- _WRITTEN TASK_:
Copy out word for word the lines from the line containing "- learn by oneself （自学）" to the line containing "- learn the ropes （摸到门道；弄清内幕；知道事情的内情）", including both of those lines.

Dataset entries
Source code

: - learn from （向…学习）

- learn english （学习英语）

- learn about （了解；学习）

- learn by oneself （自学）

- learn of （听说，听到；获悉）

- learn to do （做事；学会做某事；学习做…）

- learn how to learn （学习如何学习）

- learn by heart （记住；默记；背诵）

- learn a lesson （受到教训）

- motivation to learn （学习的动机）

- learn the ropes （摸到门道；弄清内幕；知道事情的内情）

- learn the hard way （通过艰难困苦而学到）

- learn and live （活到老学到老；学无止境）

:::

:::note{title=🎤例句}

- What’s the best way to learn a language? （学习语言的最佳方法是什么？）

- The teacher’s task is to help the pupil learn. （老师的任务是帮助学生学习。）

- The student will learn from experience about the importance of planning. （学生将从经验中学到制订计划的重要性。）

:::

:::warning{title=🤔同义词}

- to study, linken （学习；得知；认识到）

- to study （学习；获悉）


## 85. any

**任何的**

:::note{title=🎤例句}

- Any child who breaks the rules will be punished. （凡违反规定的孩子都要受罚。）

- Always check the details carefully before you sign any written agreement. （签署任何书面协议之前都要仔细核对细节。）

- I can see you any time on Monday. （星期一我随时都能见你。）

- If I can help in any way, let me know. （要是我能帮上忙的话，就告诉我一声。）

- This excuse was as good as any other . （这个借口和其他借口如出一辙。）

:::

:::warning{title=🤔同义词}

- _PROBLEM SOLUTION_:
- learn by oneself （自学）

- learn of （听说，听到；获悉）

- learn to do （做事；学会做某事；学习做…）

- learn how to learn （学习如何学习）

- learn by heart （记住；默记；背诵）

- learn a lesson （受到教训）

- motivation to learn （学习的动机）

- learn the ropes （摸到门道；弄清内幕；知道事情的内情）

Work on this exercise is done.